Trading with China


Now that Steve Bannon is back at Breitbart, armchair empiricism suggests that certain themes are being pushed. Even if he has nothing to do with Breitbart’s position on trade with China, it’s worth mentioning. Breitbart author Frances Martel is saying that trade with China is not right, not proper, not moral: “…the real reason America cannot morally justify trade with China: its decades of history committing flagrant human rights abuses…”

There are deeper moral questions involved. Let’s grant that certain Chinese citizens violate certain human rights. Should moral decisions like trading with either the violating citizens of that government or the particular persons responsible for the human rights violations be made by you and you alone, or should they be made for you by the U.S. government? The power of the U.S. government can stop you from trading with Chinese citizens. Donald Trump has written “The United States is considering, in addition to other options, stopping all trade with any country doing business with North Korea.” Is it right that the U.S. has this power, or should you and you alone have the decision rights to trade with someone or not to trade?

If the U.S. government stops you from trading, is that a moral act? Is it right or is it wrong? Who has the right to decide with whom you trade? Do you have it or does your government have it? You have it prior to any possibility that the government has it. Your rights as a person flow directly from your self-ownership, which means your natural control over your own life, liberty and property; and your very existence and self-ownership are natural facts prior to any government. The government could only have control over your decisions with whom to trade if you assigned or delegated that right to the government. Did you? Did you appoint or instruct Donald Trump to perform this decision for you?

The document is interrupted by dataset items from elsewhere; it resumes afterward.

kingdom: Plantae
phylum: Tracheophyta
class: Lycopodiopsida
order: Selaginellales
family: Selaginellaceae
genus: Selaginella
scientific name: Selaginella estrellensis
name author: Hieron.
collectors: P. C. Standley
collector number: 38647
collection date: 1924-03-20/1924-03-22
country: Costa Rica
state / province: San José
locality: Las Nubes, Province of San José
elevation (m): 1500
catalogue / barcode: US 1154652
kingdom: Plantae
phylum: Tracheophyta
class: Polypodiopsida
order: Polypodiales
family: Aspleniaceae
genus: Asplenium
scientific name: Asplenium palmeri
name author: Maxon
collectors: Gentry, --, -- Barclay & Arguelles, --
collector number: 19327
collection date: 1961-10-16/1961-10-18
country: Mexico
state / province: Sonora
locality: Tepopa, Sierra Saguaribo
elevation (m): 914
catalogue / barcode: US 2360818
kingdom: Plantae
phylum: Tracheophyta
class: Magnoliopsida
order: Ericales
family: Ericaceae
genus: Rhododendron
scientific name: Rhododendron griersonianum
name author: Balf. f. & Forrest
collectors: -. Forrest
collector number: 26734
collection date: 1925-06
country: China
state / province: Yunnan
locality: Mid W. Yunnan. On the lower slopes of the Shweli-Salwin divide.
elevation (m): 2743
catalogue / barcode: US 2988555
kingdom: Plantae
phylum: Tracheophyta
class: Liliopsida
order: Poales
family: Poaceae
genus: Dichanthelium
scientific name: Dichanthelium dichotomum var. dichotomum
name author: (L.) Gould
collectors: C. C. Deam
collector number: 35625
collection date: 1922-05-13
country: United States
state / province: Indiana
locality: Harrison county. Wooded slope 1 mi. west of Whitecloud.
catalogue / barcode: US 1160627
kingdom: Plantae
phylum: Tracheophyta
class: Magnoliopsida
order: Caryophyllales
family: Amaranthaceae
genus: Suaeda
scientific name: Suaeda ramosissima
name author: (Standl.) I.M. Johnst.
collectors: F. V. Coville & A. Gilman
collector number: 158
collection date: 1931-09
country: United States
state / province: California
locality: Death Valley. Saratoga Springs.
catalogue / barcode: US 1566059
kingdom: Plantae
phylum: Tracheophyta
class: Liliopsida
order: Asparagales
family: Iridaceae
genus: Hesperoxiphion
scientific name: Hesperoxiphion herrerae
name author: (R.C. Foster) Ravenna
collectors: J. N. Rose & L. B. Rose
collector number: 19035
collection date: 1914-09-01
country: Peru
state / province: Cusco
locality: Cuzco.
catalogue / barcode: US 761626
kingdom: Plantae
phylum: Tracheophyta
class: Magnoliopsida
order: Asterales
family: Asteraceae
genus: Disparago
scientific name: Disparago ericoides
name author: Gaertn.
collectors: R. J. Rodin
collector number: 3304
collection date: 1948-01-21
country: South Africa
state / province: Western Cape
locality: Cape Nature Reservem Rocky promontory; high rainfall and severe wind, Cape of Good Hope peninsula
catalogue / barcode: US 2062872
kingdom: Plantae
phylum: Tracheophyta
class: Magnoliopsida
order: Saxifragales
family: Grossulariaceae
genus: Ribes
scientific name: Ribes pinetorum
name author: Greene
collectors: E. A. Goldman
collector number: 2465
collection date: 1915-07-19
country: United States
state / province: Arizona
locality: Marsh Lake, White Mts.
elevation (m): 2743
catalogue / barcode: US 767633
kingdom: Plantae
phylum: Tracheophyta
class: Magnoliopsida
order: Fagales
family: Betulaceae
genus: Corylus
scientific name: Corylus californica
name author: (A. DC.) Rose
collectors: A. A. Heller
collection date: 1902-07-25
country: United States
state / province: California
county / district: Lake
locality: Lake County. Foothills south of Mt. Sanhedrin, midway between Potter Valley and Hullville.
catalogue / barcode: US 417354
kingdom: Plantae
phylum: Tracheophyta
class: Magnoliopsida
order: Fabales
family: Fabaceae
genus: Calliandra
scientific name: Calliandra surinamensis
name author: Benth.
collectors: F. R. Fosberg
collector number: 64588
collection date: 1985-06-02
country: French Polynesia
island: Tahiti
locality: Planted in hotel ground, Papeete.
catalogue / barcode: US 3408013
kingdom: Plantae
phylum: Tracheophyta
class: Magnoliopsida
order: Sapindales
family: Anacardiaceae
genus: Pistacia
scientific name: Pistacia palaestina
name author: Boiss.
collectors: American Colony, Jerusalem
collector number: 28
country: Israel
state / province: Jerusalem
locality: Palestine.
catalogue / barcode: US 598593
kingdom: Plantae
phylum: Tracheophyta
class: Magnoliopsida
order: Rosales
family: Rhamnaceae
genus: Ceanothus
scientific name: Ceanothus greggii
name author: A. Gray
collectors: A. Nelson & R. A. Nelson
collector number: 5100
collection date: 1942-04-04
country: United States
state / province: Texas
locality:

Clearly, you made no such assignment of your right. Others will argue that in some mysterious collective manner, through an election procedure and a Constitution, both of which are also out of your hands and thrust upon you, you have legitimized this power that Trump is considering. Clearly, that argument has no merit. There is no way to infer your delegation of this power, even if you voted. If you authorized or endorsed this government power, where is the proof of it? When and how did you do it? Is your birth in the country evidence of it? Did reaching the age of 16 or 18 or 21 accomplish this transfer? Did going to public school do it? Did your parents do it for you? If you voted for the lesser of two evils, did that participation in the system mean that you had transferred rights to the government? Which ones? Which ones did you retain and which ones did you assign?

Some will argue that you’ve approved this power implicitly by living and staying in the country. Is it true that living in a given place means that you consent to the powers of the government that rules that place? Tell that to the American colonists who carried out a revolution against King George and the British rule. But, we are told, that’s a strained analogy because you are not actively rebelling with force of arms against the government. True enough, but if we do not participate in an armed revolution against our government, does that mean we consent to it? Does our voice raised against the government count for nothing? Does argument not suffice to express a lack of consent?

A government only has a right to decide whom you trade with if you’ve assigned that right to that government. If you haven’t done so, then the government has usurped that power. It has seized that power unlawfully, and that is exactly what has happened. The power that Trump and other presidents are using or may use to stop us from trading with whomever we may wish to is a usurpation. It is a power taken from us by force. It is an aggression. If the government stops you from trading with citizens of China or North Korea or Russia, it’s immoral because it’s an exercise of a usurped power.

The problem of usurpation by our government is much, much, much worse than this case. There is a huge structure of purely domestic powers being exercised by our government that are usurpations. Manufacturing and commerce are not accomplished by free markets within this country. The provision of health services is not through free markets. One industry after another is subject to usurped government powers. Can you run any business or develop any piece of land or real estate without running headlong into a panoply of labor laws and environmental laws? Trade is restricted in countless ways that have removed your rights. Government usurpations are the order of the day. They are called “laws” and “regulations”.